▶ _Work to complete_: Could you rewrite the listing from its first line up to and including the line with "aping the Future", putting "Ratings" wherever "Reviews" appears and leaving everything else unchanged?

▶ _Data items_:
#####

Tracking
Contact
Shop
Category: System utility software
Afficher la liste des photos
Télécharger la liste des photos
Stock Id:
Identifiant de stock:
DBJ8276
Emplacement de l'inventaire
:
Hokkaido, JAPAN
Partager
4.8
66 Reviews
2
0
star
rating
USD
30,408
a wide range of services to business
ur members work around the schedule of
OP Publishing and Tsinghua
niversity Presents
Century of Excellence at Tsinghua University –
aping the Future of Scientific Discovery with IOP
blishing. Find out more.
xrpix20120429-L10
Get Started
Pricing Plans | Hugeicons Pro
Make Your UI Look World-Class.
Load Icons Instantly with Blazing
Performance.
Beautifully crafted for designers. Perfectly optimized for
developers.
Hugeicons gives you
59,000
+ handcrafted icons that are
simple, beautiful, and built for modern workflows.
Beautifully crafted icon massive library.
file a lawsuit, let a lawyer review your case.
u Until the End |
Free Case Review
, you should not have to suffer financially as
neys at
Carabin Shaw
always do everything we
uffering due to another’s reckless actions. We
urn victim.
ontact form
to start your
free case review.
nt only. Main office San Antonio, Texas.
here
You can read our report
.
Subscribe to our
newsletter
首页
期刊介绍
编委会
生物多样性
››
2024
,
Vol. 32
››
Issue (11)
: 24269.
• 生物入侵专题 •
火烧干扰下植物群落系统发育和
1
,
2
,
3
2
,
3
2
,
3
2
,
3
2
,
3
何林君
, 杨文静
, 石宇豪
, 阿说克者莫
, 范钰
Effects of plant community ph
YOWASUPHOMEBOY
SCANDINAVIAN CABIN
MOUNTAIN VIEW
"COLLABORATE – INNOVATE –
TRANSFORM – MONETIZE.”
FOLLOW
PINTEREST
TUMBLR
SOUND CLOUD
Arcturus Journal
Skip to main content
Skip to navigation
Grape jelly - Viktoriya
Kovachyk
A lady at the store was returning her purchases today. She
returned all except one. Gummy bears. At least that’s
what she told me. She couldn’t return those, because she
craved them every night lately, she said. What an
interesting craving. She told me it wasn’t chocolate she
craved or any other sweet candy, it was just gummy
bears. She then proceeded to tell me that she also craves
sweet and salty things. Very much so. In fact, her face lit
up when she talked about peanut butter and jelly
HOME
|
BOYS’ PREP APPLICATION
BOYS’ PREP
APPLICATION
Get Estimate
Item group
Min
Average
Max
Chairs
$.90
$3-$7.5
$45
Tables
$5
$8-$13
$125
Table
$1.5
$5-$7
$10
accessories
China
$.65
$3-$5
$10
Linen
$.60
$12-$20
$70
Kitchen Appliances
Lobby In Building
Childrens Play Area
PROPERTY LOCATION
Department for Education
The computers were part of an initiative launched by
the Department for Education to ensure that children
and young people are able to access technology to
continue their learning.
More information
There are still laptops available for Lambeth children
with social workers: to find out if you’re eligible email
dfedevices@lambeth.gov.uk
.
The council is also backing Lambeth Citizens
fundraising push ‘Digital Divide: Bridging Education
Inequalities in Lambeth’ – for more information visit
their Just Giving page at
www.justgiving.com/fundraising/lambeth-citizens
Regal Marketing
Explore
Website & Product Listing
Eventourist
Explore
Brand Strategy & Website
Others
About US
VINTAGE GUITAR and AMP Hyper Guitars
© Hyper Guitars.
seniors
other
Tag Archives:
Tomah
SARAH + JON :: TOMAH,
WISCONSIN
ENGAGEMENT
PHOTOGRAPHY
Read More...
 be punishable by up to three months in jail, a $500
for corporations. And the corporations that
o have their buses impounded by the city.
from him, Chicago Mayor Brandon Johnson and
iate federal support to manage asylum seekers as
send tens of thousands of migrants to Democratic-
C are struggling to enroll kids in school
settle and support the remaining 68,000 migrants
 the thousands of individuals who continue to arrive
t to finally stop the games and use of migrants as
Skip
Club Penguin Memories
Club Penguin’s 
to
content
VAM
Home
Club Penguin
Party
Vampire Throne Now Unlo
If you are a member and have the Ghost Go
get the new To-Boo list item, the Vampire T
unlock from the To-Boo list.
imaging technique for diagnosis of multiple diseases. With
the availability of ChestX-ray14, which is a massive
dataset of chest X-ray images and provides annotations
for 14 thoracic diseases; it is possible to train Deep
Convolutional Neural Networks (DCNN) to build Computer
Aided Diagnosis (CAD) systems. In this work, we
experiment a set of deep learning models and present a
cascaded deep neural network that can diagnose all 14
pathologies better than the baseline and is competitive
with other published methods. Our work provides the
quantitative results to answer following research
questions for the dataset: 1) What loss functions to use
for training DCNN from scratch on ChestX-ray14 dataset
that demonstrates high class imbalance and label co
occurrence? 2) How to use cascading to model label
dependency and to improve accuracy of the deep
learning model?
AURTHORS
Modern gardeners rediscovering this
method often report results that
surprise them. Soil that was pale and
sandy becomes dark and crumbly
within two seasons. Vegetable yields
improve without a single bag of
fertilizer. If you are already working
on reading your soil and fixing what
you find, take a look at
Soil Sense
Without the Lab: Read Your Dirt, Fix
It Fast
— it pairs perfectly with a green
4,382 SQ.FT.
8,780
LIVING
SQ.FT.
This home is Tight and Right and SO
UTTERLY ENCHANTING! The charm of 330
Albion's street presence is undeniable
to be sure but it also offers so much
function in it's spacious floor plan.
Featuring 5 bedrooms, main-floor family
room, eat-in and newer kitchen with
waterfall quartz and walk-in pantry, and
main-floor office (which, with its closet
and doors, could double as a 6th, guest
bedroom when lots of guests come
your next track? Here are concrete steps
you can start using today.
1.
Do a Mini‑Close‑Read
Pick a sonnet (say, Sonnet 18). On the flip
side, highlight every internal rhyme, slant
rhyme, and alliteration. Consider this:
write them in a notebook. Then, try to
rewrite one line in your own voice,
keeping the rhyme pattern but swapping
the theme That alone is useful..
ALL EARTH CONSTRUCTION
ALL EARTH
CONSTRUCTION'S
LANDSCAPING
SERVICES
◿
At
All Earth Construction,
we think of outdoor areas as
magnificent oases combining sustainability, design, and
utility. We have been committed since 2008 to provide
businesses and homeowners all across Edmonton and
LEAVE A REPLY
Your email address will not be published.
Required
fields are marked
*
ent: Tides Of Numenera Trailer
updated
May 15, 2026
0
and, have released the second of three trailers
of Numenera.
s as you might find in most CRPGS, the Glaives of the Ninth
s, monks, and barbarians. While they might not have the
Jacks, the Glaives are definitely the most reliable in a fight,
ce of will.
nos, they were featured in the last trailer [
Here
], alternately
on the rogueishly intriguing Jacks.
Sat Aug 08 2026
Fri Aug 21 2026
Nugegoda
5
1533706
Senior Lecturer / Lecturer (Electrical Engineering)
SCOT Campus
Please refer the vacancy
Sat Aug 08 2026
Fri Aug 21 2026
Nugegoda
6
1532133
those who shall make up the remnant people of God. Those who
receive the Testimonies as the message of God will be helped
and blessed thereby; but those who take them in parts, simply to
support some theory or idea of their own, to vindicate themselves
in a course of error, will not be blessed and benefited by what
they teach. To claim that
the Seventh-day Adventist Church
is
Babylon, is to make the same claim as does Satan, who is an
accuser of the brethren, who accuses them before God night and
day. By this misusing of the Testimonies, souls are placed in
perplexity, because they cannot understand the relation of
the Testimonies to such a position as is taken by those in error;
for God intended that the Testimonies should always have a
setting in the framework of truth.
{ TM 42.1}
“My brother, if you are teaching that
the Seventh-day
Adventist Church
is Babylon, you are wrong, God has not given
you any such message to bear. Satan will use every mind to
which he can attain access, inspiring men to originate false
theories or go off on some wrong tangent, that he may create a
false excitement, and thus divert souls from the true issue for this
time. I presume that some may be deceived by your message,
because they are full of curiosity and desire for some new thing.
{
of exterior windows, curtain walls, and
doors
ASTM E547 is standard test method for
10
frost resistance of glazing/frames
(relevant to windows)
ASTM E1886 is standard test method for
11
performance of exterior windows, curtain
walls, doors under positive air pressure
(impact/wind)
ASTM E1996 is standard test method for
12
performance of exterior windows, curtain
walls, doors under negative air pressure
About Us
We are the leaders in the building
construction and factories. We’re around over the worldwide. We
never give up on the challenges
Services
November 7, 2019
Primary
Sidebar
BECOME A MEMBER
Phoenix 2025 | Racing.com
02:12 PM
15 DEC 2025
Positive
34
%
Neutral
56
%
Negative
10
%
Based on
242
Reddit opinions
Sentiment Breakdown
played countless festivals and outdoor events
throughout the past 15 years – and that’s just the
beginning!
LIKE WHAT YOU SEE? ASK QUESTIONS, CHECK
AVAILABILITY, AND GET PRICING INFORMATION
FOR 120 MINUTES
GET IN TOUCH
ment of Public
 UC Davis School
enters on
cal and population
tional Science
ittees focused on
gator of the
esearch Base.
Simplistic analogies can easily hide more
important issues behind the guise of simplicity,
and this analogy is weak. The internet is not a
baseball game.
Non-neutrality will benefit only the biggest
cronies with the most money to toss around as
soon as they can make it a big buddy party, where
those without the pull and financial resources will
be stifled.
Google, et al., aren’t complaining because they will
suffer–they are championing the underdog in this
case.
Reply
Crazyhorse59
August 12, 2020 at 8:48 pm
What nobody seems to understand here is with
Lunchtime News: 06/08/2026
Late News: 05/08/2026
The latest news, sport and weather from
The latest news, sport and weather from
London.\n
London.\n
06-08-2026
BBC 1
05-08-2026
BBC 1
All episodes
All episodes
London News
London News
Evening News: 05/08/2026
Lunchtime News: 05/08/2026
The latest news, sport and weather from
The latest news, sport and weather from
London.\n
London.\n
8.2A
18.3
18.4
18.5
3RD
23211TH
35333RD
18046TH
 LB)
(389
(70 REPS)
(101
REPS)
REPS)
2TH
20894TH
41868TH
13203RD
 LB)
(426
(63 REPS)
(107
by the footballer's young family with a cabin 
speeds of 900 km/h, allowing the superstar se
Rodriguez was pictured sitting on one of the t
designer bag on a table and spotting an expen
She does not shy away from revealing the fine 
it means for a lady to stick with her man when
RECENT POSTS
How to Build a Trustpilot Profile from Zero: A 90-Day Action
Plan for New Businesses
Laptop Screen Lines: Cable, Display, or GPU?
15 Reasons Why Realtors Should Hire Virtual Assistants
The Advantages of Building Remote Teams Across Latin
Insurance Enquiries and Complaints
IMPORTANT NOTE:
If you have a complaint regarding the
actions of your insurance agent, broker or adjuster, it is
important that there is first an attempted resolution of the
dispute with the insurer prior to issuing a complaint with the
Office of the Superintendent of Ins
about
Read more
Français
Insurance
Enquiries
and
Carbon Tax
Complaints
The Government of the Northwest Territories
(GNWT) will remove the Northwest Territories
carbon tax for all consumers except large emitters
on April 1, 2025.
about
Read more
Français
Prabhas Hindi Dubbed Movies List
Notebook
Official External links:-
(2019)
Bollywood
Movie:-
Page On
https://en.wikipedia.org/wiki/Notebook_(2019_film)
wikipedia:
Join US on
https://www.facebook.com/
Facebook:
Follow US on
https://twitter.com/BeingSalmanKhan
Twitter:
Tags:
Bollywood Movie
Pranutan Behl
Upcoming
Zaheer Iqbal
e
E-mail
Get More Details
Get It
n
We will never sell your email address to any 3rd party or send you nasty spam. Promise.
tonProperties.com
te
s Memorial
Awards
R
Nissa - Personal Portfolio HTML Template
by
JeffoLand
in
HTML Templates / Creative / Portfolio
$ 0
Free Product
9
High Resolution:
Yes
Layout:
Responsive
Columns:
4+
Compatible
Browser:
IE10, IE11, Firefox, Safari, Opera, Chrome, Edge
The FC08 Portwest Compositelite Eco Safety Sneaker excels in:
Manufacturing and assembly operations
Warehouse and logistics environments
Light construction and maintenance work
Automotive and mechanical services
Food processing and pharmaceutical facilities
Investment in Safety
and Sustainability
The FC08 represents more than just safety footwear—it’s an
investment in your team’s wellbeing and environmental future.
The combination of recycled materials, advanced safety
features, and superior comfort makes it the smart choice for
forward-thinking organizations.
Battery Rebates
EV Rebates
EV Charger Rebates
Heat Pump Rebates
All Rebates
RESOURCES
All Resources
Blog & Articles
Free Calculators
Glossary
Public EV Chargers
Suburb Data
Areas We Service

#####

▶ _Task solution_:
Tracking
Contact
Shop
Category: System utility software
Afficher la liste des photos
Télécharger la liste des photos
Stock Id:
Identifiant de stock:
DBJ8276
Emplacement de l'inventaire
:
Hokkaido, JAPAN
Partager
4.8
66 Ratings
2
0
star
rating
USD
30,408
a wide range of services to business
ur members work around the schedule of
OP Publishing and Tsinghua
niversity Presents
Century of Excellence at Tsinghua University –
aping the Future of Scientific Discovery with IOP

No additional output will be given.